| What is being asked |
The answer must be a single number: how many lines in the entries below contain the word "camera".

************

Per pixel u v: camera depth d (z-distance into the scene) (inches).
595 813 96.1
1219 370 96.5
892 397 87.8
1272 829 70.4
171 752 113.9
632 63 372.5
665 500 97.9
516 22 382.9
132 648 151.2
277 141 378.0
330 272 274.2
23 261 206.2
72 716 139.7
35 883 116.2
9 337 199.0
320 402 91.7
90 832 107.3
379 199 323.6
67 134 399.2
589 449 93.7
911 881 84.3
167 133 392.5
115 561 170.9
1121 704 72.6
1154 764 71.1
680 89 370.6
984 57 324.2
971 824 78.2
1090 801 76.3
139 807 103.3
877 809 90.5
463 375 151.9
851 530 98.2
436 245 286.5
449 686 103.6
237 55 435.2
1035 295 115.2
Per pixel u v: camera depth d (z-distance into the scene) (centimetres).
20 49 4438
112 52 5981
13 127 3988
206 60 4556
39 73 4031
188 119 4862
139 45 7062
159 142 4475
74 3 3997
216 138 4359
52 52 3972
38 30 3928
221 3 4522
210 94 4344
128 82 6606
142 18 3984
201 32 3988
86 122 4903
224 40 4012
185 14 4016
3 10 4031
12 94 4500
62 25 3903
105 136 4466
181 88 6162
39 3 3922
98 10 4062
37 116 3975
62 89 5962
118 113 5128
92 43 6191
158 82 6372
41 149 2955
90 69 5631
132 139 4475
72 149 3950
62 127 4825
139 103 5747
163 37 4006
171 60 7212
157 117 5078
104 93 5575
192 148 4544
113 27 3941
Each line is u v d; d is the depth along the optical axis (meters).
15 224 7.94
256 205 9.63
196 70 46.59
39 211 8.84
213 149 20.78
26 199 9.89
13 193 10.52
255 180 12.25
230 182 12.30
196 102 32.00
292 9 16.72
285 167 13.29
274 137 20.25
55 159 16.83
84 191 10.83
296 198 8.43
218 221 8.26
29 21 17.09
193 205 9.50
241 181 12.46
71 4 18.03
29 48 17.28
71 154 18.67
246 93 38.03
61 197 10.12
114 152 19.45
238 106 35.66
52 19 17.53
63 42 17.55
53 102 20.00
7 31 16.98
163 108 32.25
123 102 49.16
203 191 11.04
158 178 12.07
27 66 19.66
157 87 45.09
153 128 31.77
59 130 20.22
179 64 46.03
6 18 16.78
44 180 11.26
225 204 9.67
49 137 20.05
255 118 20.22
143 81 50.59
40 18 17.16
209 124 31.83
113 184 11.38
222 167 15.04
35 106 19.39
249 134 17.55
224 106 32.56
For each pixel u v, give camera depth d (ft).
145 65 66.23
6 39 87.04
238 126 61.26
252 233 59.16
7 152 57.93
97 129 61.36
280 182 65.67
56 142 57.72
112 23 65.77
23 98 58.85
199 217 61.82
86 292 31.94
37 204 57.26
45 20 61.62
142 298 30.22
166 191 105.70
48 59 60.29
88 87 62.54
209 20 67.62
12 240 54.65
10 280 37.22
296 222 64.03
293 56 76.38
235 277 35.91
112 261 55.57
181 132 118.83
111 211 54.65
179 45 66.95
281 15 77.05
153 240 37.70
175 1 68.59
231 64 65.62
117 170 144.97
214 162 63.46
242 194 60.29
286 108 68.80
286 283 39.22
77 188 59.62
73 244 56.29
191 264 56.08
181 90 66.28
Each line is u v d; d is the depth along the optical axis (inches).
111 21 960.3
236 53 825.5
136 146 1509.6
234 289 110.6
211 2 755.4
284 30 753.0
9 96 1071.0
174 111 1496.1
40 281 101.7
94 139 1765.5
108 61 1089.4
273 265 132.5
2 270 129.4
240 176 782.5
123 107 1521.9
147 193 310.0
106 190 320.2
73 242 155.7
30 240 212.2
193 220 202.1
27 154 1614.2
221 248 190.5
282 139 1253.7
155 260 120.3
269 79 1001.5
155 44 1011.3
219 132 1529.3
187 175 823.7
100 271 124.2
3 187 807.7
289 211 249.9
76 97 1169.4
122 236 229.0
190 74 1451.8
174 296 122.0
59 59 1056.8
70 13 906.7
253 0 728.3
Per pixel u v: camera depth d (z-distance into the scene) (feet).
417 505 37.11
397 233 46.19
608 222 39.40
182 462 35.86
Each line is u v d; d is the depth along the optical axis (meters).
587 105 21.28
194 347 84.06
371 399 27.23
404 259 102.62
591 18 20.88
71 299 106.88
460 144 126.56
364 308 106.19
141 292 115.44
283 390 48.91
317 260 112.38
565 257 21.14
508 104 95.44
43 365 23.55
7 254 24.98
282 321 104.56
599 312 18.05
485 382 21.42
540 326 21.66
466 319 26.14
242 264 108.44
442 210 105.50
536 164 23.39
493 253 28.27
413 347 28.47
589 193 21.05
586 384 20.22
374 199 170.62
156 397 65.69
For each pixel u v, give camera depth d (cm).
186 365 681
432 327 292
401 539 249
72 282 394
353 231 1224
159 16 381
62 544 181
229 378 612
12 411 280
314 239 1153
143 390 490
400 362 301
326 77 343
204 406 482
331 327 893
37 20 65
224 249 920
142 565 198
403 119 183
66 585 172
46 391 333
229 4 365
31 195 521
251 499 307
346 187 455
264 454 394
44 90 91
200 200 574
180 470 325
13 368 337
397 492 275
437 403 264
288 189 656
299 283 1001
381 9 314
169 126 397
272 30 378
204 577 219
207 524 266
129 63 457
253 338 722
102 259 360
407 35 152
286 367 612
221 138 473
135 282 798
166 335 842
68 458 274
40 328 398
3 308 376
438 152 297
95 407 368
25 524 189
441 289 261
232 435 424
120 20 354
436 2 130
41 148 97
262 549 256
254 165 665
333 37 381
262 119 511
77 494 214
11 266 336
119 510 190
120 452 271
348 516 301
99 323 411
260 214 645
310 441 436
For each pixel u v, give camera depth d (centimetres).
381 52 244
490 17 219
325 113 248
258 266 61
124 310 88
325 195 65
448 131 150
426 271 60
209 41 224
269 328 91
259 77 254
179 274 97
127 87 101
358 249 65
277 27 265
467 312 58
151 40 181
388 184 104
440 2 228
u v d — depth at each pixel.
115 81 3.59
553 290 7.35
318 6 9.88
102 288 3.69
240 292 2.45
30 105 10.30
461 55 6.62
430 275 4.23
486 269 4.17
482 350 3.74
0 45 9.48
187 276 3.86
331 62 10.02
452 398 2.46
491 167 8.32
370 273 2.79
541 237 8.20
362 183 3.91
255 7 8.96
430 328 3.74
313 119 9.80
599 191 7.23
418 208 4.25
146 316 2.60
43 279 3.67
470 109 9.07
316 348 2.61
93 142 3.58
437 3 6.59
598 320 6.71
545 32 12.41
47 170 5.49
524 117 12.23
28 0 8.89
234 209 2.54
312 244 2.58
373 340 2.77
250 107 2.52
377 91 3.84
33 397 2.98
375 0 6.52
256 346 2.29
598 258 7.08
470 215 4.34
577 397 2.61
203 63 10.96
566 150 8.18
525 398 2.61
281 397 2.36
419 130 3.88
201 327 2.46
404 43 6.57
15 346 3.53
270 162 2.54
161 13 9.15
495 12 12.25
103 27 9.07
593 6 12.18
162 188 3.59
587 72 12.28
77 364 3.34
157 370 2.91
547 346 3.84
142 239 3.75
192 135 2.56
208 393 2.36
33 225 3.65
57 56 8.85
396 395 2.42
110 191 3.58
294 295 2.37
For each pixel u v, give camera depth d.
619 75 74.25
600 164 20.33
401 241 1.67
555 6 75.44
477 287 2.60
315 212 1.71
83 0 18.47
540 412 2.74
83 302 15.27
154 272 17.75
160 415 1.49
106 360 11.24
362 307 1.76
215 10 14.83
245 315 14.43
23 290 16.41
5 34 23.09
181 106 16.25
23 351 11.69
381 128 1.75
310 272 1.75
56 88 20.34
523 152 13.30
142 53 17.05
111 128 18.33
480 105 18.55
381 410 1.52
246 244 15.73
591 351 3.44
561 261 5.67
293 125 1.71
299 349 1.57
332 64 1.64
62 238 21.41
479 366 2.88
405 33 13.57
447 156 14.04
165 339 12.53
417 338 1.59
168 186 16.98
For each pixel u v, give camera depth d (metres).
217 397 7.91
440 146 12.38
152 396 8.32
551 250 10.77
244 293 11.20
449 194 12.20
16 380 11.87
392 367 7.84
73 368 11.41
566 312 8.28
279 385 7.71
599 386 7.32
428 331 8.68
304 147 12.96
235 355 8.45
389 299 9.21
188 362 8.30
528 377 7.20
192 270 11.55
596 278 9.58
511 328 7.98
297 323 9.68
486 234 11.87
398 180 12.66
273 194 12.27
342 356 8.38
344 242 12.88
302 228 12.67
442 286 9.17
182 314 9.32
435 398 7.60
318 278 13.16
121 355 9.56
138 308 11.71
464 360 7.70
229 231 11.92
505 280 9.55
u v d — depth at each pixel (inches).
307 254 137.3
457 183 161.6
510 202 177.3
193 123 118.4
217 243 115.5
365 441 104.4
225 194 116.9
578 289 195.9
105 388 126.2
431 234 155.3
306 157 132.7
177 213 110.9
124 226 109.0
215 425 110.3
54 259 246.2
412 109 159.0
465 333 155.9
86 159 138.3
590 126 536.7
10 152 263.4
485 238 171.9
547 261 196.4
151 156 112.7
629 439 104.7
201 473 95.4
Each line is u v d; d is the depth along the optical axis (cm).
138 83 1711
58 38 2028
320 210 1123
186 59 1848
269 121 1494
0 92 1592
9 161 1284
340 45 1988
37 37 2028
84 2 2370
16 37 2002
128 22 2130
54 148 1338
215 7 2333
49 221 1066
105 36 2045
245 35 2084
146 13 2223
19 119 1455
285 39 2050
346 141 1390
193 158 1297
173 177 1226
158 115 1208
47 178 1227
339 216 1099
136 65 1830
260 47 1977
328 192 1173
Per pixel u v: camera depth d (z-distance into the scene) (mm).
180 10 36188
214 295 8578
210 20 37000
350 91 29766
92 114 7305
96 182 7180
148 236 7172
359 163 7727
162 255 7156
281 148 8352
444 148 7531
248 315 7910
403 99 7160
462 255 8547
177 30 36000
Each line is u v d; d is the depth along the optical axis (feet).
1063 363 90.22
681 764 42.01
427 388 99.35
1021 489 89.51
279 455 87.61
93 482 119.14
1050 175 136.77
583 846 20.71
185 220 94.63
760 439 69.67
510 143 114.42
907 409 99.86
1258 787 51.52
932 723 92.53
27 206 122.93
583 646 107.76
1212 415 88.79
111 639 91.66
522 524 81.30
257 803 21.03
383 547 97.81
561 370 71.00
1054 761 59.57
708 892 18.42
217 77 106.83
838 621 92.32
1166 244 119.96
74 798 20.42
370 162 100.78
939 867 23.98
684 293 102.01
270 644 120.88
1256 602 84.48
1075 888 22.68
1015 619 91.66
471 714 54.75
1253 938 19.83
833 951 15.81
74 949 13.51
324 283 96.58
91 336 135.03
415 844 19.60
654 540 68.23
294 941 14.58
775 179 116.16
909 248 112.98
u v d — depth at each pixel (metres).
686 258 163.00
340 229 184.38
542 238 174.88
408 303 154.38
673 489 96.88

************

| Answer to the problem |
9